■ Problem description: In the listing below, the answer starts at the line that has "Annotated regions visible in this slice (semi-automatic" and stops after the line that has "diagnosis 74 years."; please repeat that part exactly and nothing more.

──────── Supplied material

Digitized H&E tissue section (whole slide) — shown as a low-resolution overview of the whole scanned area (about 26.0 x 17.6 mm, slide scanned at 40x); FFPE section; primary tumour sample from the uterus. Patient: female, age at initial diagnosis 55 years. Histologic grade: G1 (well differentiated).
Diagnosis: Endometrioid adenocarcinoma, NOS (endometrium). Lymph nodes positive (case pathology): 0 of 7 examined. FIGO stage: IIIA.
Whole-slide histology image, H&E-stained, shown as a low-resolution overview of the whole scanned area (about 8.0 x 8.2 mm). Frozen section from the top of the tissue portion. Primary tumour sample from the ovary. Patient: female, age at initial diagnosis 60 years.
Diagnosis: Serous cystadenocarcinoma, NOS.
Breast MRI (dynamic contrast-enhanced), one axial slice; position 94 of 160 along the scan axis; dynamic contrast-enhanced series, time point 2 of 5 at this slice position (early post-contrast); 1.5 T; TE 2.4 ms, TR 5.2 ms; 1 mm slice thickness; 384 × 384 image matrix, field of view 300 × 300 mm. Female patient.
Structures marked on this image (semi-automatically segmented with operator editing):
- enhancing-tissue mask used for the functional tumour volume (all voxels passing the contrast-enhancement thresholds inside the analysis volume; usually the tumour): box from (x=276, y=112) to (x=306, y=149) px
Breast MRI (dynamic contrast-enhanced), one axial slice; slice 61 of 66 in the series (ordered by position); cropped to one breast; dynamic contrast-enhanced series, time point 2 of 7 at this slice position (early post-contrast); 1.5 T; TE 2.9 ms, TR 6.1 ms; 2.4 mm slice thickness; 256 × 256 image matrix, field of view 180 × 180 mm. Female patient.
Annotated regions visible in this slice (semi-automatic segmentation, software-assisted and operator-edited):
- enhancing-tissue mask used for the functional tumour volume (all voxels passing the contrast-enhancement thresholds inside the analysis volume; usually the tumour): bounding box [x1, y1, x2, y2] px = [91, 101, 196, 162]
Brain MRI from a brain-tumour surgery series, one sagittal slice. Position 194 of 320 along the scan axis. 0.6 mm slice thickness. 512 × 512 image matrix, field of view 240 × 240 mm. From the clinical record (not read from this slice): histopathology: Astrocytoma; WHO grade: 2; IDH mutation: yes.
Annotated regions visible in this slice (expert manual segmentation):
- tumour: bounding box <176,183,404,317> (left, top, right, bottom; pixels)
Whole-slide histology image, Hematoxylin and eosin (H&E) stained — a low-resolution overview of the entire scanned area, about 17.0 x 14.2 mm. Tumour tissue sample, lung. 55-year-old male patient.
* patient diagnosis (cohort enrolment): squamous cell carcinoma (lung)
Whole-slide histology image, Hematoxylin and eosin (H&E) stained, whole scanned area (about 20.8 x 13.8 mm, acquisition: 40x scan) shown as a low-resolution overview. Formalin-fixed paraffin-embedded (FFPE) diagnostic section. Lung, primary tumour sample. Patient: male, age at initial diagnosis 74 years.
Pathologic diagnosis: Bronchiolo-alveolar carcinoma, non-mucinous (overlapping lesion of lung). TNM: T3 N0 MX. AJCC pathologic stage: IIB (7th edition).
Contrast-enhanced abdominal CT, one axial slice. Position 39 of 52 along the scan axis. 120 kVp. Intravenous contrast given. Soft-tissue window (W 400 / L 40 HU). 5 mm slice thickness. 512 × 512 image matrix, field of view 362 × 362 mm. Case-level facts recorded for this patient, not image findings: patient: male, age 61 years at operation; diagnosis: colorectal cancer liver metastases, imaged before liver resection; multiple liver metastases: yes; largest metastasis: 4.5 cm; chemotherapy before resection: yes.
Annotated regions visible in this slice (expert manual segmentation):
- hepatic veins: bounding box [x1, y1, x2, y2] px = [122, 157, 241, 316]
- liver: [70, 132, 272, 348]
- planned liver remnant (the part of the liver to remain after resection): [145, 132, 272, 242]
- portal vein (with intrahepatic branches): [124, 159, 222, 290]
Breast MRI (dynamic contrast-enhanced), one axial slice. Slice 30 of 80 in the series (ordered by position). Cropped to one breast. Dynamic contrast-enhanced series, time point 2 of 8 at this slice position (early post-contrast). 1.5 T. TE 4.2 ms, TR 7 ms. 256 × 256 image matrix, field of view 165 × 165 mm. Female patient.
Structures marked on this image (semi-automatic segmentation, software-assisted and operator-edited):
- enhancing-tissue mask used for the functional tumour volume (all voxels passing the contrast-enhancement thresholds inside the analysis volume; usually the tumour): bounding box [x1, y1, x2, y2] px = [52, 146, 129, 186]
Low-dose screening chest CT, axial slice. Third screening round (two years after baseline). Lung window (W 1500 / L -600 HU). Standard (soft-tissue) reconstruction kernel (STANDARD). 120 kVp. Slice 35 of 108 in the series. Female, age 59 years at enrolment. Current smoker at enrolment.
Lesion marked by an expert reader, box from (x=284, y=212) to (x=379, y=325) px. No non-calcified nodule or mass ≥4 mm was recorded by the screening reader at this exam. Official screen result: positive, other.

────────────────

■ Response to this exercise:
Annotated regions visible in this slice (semi-automatic segmentation, software-assisted and operator-edited):
- enhancing-tissue mask used for the functional tumour volume (all voxels passing the contrast-enhancement thresholds inside the analysis volume; usually the tumour): bounding box [x1, y1, x2, y2] px = [91, 101, 196, 162]
Brain MRI from a brain-tumour surgery series, one sagittal slice. Position 194 of 320 along the scan axis. 0.6 mm slice thickness. 512 × 512 image matrix, field of view 240 × 240 mm. From the clinical record (not read from this slice): histopathology: Astrocytoma; WHO grade: 2; IDH mutation: yes.
Annotated regions visible in this slice (expert manual segmentation):
- tumour: bounding box <176,183,404,317> (left, top, right, bottom; pixels)
Whole-slide histology image, Hematoxylin and eosin (H&E) stained — a low-resolution overview of the entire scanned area, about 17.0 x 14.2 mm. Tumour tissue sample, lung. 55-year-old male patient.
* patient diagnosis (cohort enrolment): squamous cell carcinoma (lung)
Whole-slide histology image, Hematoxylin and eosin (H&E) stained, whole scanned area (about 20.8 x 13.8 mm, acquisition: 40x scan) shown as a low-resolution overview. Formalin-fixed paraffin-embedded (FFPE) diagnostic section. Lung, primary tumour sample. Patient: male, age at initial diagnosis 74 years.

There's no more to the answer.